| What the exercise asks |
Drop every picture and copy exactly the lines from the one with "VI-225, status: Terminé -> En cours" through the last line of the listing below.

| Records shown |

+ + + +

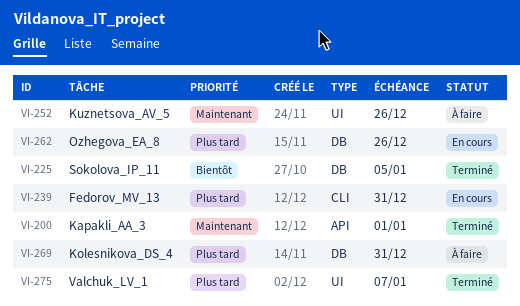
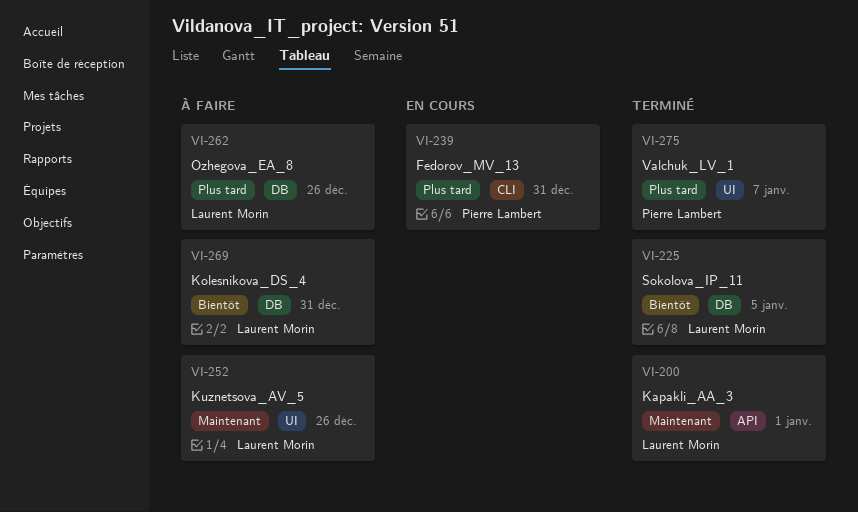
VI-262, status: En cours -> À faire
VI-269, priority: Plus tard -> Bientôt

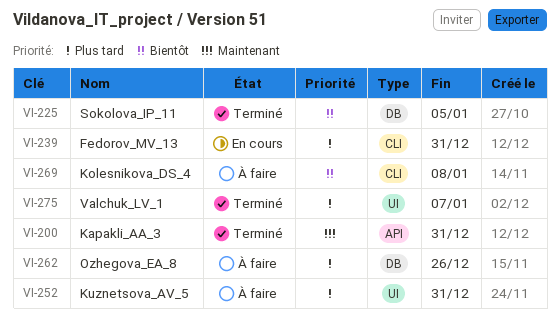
VI-200, due: Jan 1 -> Dec 31
VI-252, priority: Maintenant -> Plus tard
VI-252, due: Dec 26 -> Dec 31
VI-269, label: DB -> CLI
VI-269, due: Dec 31 -> Jan 8

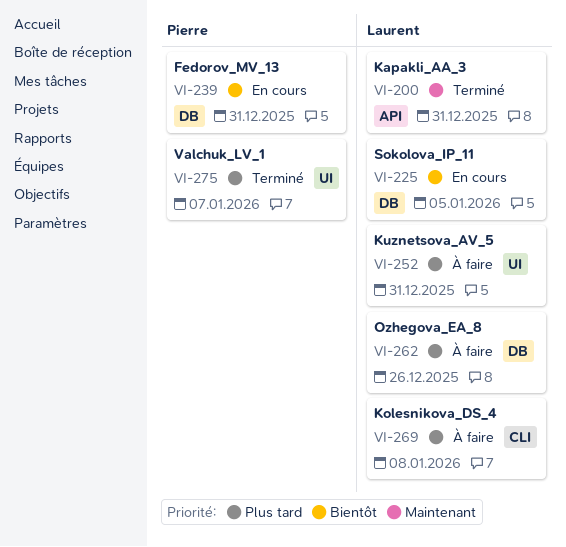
VI-225, status: Terminé -> En cours
VI-239, priority: Plus tard -> Bientôt
VI-239, label: CLI -> DB
VI-269, priority: Bientôt -> Plus tard

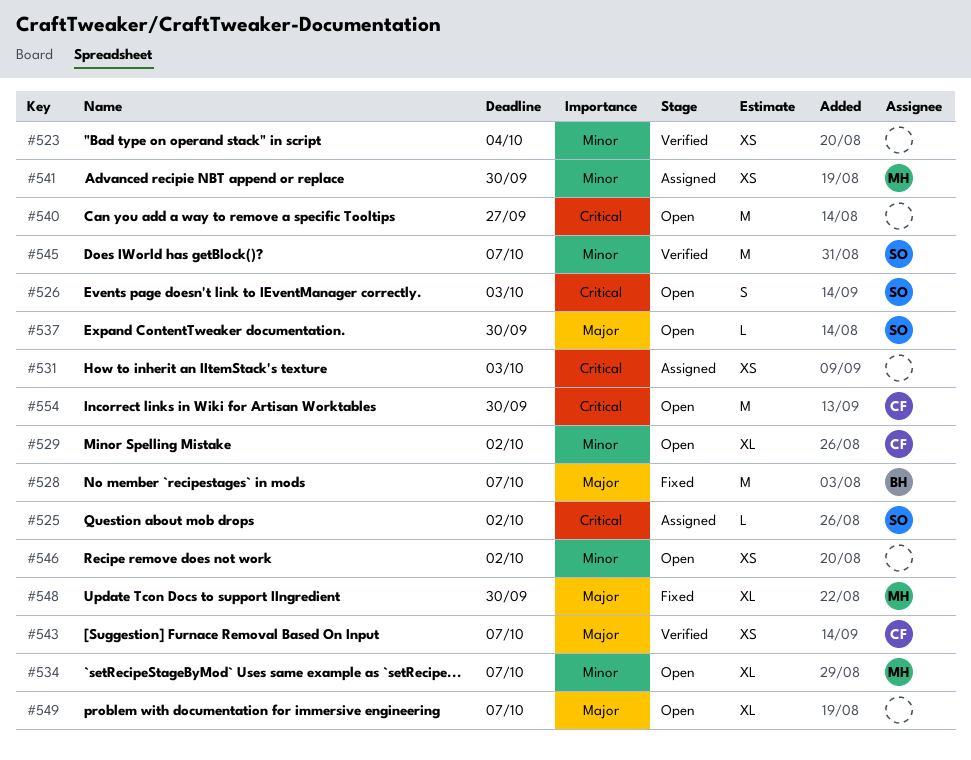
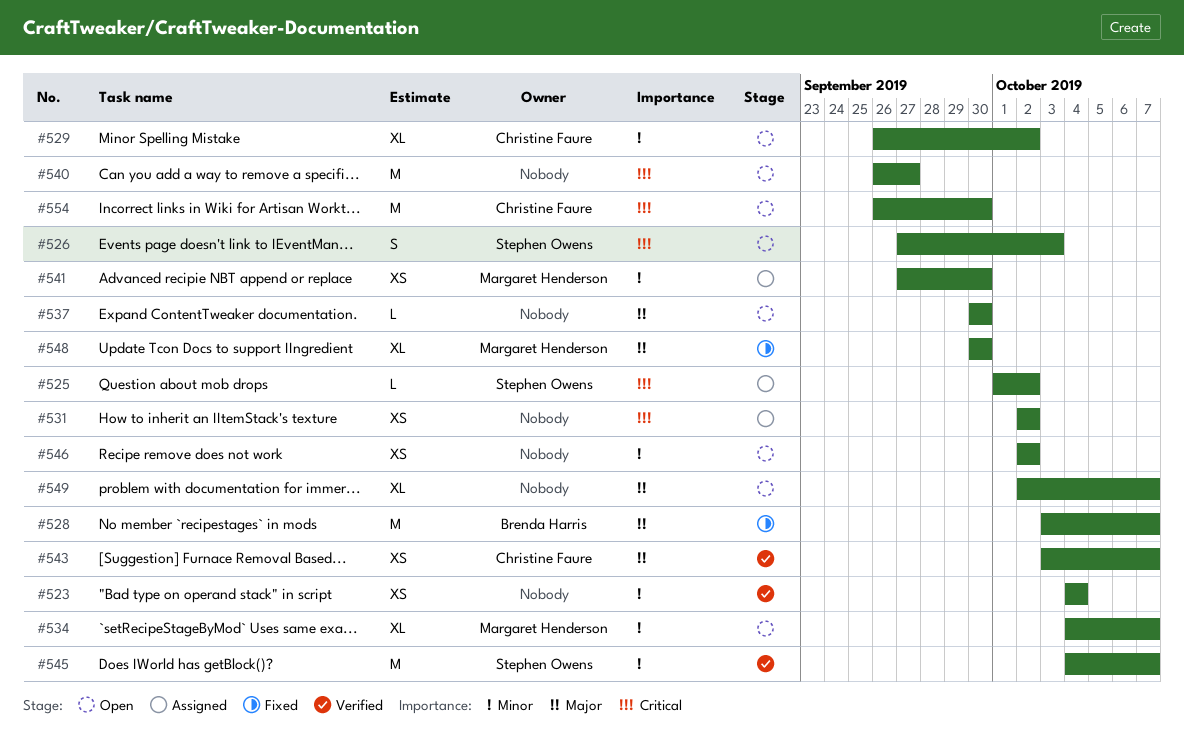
#531, due: Oct 3 -> Oct 2
#537, owner: Stephen Owens -> none

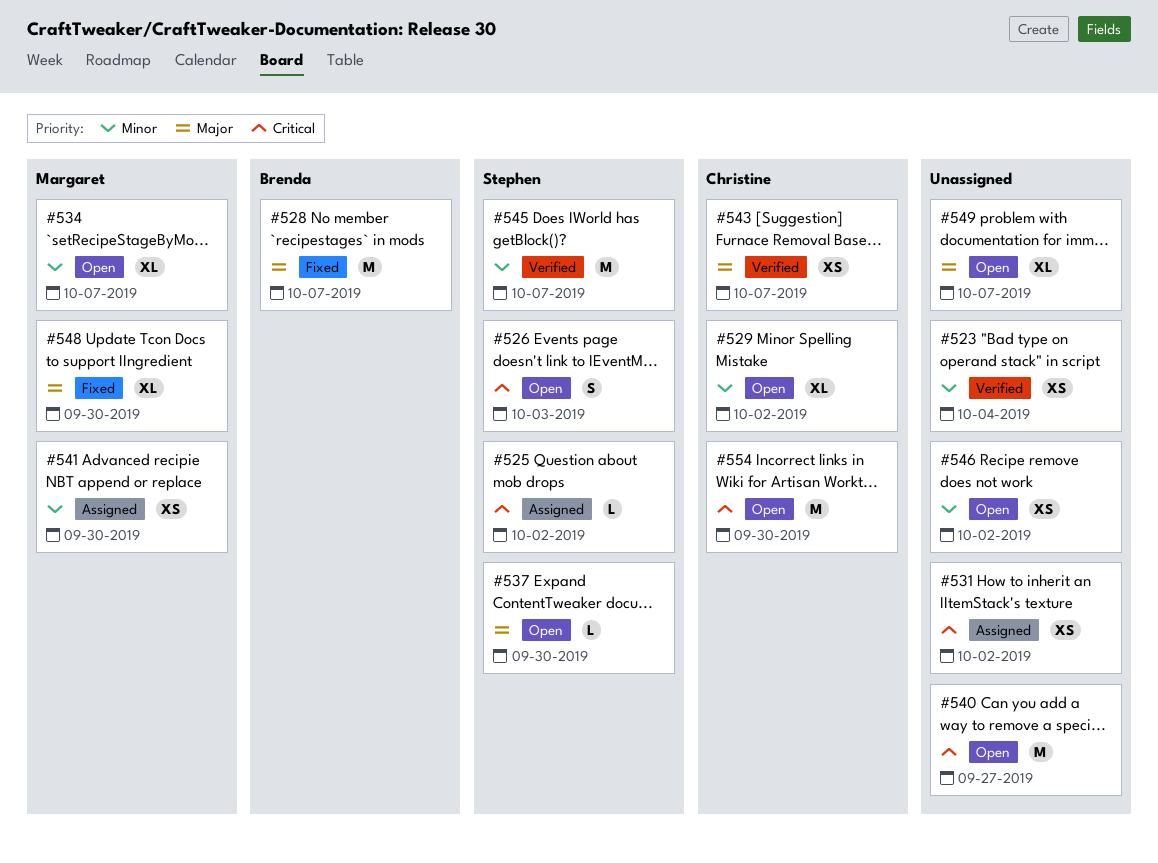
#537, owner: none -> Stephen Owens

+ + + +

| Reply to the task |
VI-225, status: Terminé -> En cours
VI-239, priority: Plus tard -> Bientôt
VI-239, label: CLI -> DB
VI-269, priority: Bientôt -> Plus tard

#531, due: Oct 3 -> Oct 2
#537, owner: Stephen Owens -> none

#537, owner: none -> Stephen Owens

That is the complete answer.